Let phi:R->S be a homomorphism of commutative rings a) Prove that if P is a prime ideal of S then either phi^-1(P)=R or phi^-1(P) is a prime ideal of R

Proof:
a) Let Q = phi^-1(P).
For any xy in Q, since phi is a homomorphism, then we have
phi(xy)=phi(x)phi(y) is in P.
Since P is a prime ideal of S, then phi(x) is in P or phi(y) is in P.
If phi(x) is in P, then x is in phi^-1(P)=Q; if phi(y) is in P, then y is in phi^-1(P)=Q
Thus from xy in Q, we can induce that x is in Q or y is in Q.
So if Q=phi^-1(P) is not equal to R, then Q must be a prime ideal of R.
Now we consider the special case that R is a subring of S and phi is an inclusion.
Then if P is a prime ideal of S, we want to show that PR is either R or a prime ideal of R.
We note that R is a commutative ring, then each element in PR has the form pr, where p
is in P and r is in R.
From the above proof, since phi is an inclusion, then phi^-1(P) = P. Then P=R or P is a prime
ideal of R. On the other hand, P is an ideal, then for any r in R, Pr=P. So PR=P.
Therefore, PR is either R or a prime ideal of R.
b) Let N=phi^-1(M). We want to show that N is the maximal ideal of R. If not, we can find
an ideal N' in R, such that N is properly contained in N' and N' is properly contained in R.
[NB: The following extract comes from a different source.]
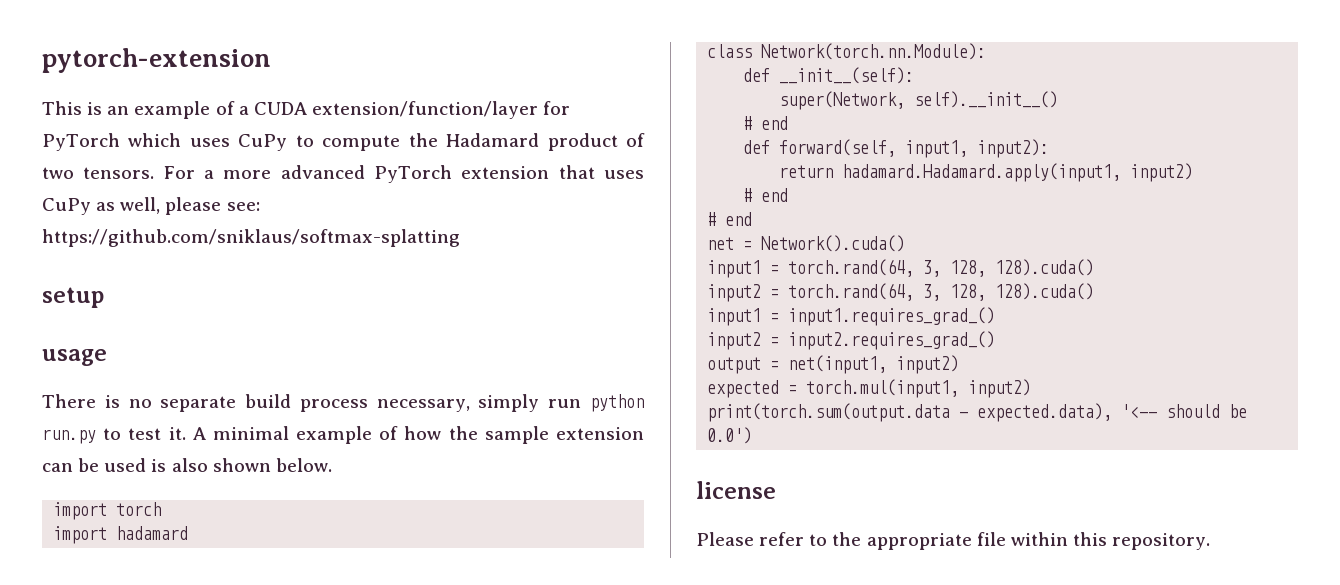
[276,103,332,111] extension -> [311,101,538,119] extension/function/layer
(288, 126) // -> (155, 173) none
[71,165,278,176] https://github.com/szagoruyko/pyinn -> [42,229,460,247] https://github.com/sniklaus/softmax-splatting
It is easy to verify that phi(N') is an ideal in S and phi(N') contains M. Since M is a maximal
ideal, then phi(N')=M or phi(N')=S.
If phi(N') = M, then N'=phi^-1(M)=N, this is a contradiction.
If phi(N') = S, since phi is surjective, then N'=phi^-1(S)=R, this is also a contradiction.
Therefore, N must be a maximal ideal of R.
If phi is not surjective, the conclusion may not hold. Here is an example.
S=Z is the integer ring. R=2Z. phi(x)=2x. P=5Z is a maximal ideal in S, but phi^-1(P)=20Z,
which is not a maximal ideal in R=2Z.